▼▼▼
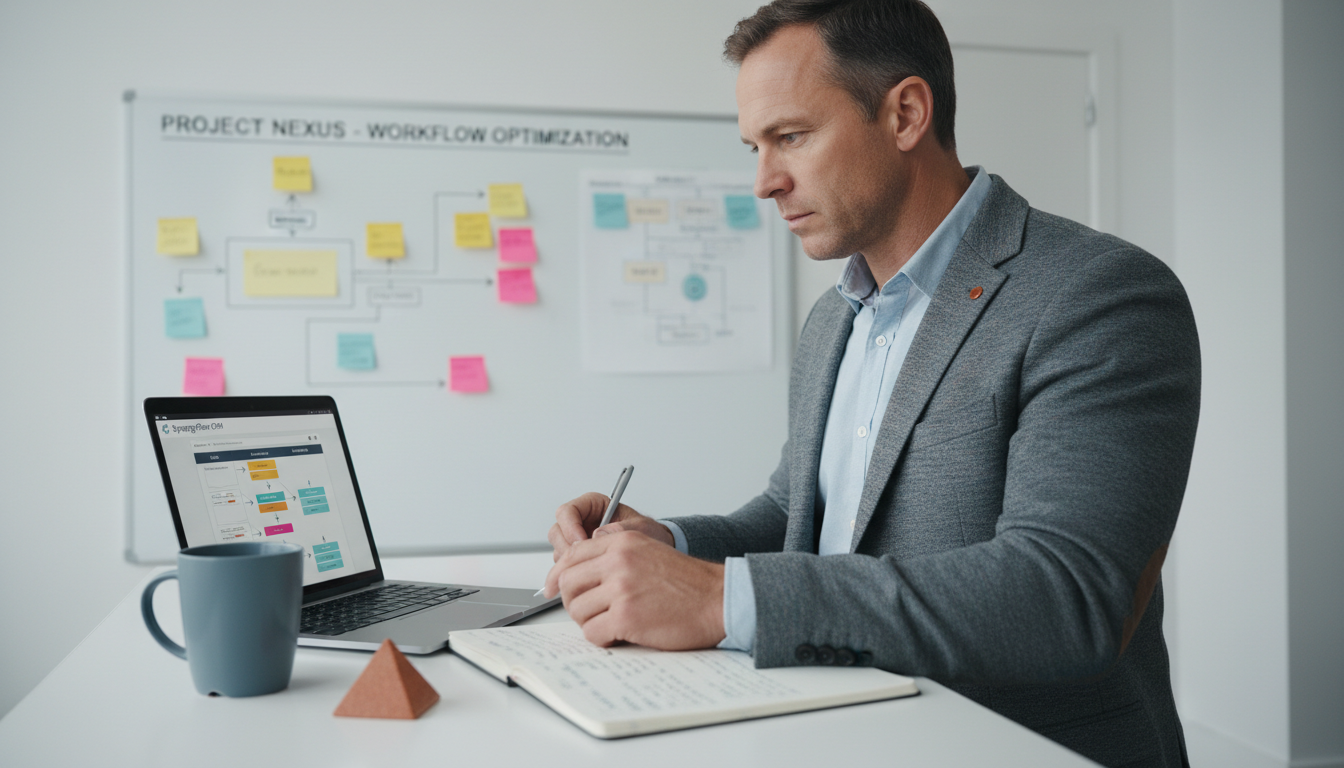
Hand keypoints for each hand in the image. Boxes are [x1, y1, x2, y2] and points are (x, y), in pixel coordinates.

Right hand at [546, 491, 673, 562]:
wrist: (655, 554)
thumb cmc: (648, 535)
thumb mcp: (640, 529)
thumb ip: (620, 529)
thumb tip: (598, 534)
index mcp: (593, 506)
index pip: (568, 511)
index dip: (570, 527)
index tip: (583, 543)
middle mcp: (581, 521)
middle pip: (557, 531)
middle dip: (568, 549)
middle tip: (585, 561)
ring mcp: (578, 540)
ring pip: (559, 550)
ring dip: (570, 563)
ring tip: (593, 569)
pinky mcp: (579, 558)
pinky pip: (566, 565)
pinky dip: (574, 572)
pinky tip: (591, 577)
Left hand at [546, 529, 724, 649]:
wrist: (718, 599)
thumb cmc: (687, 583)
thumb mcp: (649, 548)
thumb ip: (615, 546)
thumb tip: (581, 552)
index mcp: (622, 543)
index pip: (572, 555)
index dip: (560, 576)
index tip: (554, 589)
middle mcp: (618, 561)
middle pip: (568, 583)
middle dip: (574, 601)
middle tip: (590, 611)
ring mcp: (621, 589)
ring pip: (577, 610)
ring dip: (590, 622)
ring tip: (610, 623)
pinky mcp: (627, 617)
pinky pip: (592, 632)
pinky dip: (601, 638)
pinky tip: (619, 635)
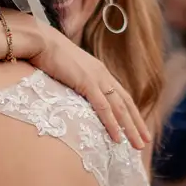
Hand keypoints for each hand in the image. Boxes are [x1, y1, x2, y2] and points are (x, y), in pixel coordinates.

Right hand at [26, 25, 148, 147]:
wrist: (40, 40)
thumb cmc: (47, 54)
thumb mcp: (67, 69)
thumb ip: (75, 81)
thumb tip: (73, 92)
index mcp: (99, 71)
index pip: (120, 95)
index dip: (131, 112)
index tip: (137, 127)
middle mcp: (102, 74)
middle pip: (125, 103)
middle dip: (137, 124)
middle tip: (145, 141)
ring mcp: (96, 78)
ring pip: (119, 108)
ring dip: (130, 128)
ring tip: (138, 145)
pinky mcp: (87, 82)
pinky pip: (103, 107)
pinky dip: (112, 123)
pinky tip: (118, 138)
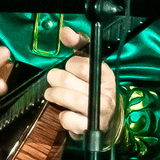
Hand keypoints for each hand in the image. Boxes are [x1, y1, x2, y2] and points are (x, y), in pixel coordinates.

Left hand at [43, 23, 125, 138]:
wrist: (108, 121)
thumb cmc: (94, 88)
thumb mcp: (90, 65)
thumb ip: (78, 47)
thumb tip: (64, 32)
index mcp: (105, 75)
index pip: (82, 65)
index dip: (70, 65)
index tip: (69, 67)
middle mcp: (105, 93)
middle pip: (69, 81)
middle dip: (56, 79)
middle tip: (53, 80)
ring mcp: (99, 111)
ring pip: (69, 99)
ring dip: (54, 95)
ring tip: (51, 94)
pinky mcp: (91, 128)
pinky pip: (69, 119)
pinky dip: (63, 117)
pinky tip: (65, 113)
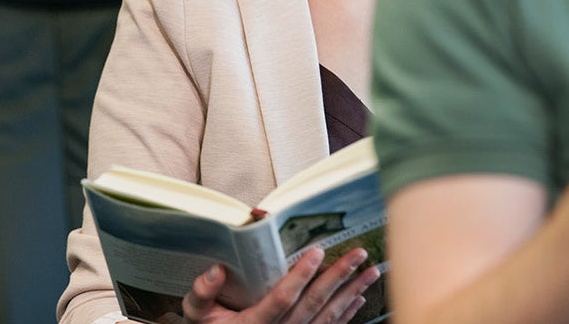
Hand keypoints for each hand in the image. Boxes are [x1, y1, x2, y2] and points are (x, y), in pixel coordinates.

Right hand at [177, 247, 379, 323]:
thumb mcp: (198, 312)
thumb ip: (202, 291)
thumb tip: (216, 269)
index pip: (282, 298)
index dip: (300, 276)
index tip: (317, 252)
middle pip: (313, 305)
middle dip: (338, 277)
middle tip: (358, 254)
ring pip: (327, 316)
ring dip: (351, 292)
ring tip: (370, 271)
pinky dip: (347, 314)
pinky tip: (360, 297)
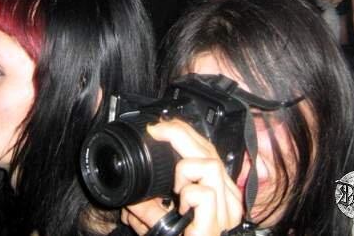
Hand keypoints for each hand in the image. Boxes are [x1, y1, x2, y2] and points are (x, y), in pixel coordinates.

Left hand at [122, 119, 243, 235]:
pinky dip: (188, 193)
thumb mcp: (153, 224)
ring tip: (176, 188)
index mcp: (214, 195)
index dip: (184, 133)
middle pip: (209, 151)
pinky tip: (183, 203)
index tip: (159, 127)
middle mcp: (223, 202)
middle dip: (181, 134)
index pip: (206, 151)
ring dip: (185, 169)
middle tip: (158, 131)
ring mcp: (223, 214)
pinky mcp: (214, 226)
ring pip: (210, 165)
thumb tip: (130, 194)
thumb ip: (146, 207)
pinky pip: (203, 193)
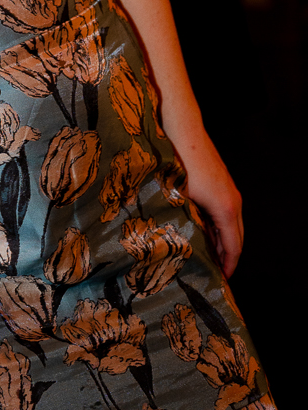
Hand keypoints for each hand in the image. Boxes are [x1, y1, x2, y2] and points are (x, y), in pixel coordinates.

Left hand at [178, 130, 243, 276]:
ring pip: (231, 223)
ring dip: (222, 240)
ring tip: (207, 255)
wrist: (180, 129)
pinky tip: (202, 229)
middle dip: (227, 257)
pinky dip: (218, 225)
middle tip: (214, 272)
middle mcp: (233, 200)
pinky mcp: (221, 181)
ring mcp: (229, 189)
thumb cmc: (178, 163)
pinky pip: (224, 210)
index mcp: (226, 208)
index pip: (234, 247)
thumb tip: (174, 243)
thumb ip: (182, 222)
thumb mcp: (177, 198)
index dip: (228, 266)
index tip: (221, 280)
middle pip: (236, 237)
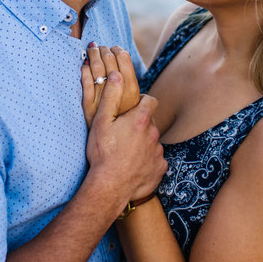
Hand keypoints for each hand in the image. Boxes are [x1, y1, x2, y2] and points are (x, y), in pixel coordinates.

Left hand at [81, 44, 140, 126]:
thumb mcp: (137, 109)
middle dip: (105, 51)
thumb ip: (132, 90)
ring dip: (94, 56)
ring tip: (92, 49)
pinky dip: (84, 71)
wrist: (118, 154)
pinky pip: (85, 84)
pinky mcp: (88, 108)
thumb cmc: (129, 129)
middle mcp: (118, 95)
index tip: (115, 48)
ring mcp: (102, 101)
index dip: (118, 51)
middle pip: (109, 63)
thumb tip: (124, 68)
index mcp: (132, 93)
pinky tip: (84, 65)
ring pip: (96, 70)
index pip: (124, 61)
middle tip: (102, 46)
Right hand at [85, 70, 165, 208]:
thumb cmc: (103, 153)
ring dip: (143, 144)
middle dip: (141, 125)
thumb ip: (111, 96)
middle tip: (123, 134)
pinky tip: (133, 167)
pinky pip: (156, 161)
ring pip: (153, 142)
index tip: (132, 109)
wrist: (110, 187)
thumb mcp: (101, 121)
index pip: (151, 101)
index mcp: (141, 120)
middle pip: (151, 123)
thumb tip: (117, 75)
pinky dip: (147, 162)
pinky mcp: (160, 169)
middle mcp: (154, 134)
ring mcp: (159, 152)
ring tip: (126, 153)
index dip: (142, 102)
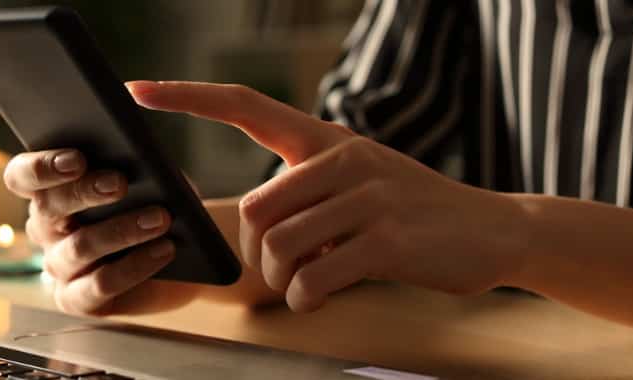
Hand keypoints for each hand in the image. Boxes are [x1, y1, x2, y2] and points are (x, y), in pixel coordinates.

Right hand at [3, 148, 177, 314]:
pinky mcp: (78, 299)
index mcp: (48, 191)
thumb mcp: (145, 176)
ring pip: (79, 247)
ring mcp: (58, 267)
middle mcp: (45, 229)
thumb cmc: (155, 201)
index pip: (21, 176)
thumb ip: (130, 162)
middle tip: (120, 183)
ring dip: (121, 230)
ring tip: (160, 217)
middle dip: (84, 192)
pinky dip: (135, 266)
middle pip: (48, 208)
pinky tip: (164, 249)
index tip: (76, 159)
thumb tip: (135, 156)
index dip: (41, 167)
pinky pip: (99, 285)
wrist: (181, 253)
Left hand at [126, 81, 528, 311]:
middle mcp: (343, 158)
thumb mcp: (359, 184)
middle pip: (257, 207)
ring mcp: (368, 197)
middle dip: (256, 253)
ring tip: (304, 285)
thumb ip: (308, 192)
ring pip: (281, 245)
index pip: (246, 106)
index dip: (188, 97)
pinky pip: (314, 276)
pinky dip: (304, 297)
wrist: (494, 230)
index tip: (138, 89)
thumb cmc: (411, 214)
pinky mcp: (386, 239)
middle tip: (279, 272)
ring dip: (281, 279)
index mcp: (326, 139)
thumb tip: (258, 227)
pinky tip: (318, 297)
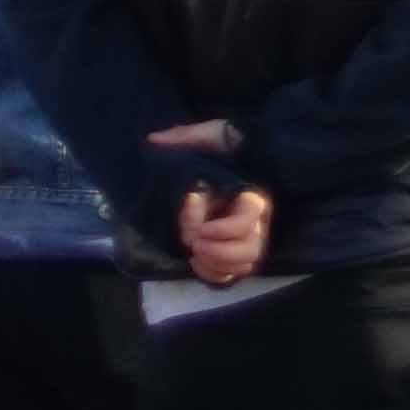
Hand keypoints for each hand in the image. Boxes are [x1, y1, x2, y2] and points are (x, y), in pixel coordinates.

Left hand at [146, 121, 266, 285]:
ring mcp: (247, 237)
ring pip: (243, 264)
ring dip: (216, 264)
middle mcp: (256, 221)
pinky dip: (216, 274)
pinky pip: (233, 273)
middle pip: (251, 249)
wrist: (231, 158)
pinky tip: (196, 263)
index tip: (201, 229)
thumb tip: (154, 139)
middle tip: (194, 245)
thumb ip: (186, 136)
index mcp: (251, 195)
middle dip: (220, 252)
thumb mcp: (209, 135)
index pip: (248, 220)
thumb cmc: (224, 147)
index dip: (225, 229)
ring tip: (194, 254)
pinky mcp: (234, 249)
▲▲▲
__What you will do__.
All that should appear in the answer is the lines above from the line with "ring dip: (570, 563)" through the line with "pinky mcp: (87, 82)", retyped exactly, pictures left out.

__Response to this task__.
ring dip: (570, 563)
ring tip: (593, 569)
pinky mcp: (579, 558)
pinky pip: (566, 565)
pinky dip: (574, 572)
pinky tip: (591, 577)
Left hand at [546, 529, 724, 649]:
wrist: (718, 599)
thumb cmc: (687, 583)
thumb mcp: (649, 548)
thumb ip: (615, 546)
thumb tip: (581, 552)
index mcp: (622, 543)
index pip: (572, 555)
index dip: (560, 576)
index tip: (554, 589)
middle mcp: (618, 561)
middle pip: (568, 583)
middle dip: (574, 601)
middle tip: (590, 611)
ring mcp: (621, 589)
ring pip: (577, 610)
ring dip: (590, 622)
ring tip: (610, 623)
pinky mcp: (627, 617)
pinky pip: (592, 632)
pinky dip: (601, 638)
pinky tip: (619, 635)
Hand keypoints for each hand in the image. Boxes are [x1, y1, x2, y2] and points are (x, y), in pixel coordinates.

Right hand at [26, 25, 148, 147]:
wrist: (40, 40)
thumb cmc: (47, 54)
thumb mcp: (67, 69)
thumb ip: (75, 81)
thumb tip: (73, 92)
index mcp: (99, 71)
index pip: (120, 95)
index dip: (131, 112)
index tip: (137, 127)
middle mcp: (102, 74)
middle pip: (125, 103)
middle dip: (137, 124)
middle tip: (145, 141)
ring mcp: (96, 78)
ring pip: (119, 108)
ring dip: (130, 128)
ring tip: (138, 145)
pinky mcp: (87, 82)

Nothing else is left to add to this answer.